Task to carry out: While reading through the material below, copy each line that holds the word "from".

Data excerpt:
════════════════
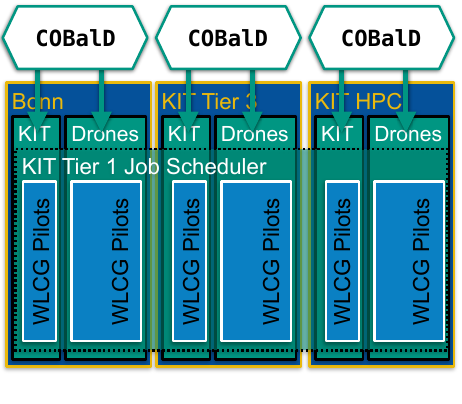
Figure 3. Orthogonal setup of COBalD meta-schedulers and job scheduler at KIT: Independent COBalD instances are deployed for various resource providers, each managing their own set of resources. COBalD uses TARDIS to run drones, the equivalent of pilot jobs, which integrate into a single overlay batch system. The overlay job scheduler, a copy of the regular GridKa Tier 1 scheduler, is the only component aware of all resources. As the job scheduler places WLCG pilots on acquired resources, each COBalD instance observes the usage of its own resource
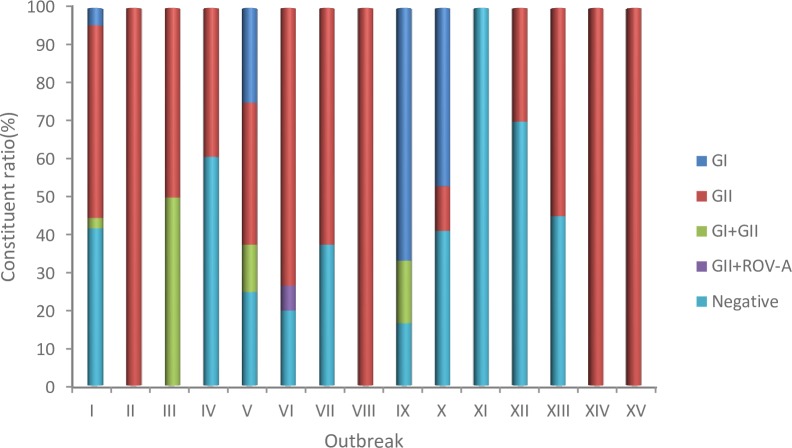
Virological screening of 15 outbreaks of acute gastroenteritis in Jinan, China, 2015–2017.“Negative” indicates that the specimens from the outbreaks were negative for NoV, RoV, SaV, Ast, and ADV.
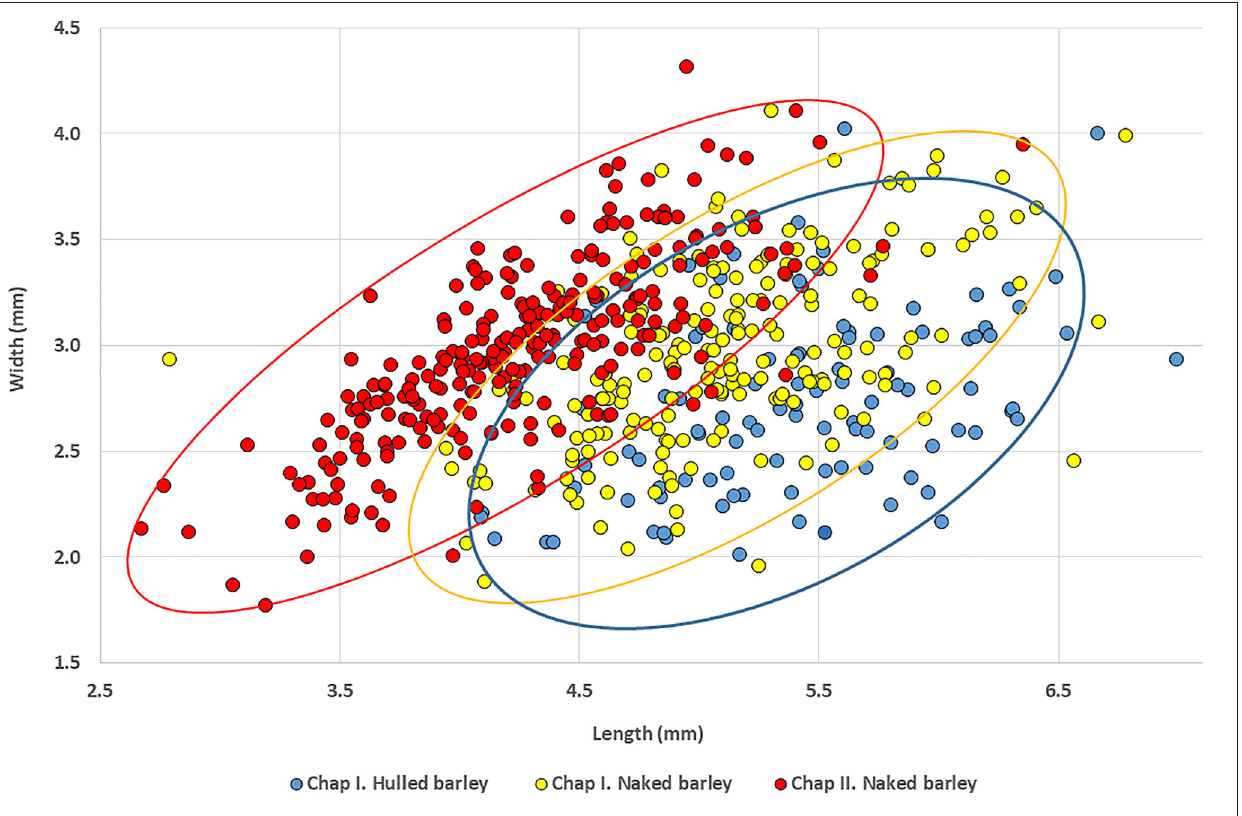
FIGURE 2 | A scatter plot based on barley measurements from two Chap phases.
════════════════
Task response:
Virological screening of 15 outbreaks of acute gastroenteritis in Jinan, China, 2015–2017.“Negative” indicates that the specimens from the outbreaks were negative for NoV, RoV, SaV, Ast, and ADV.
FIGURE 2 | A scatter plot based on barley measurements from two Chap phases.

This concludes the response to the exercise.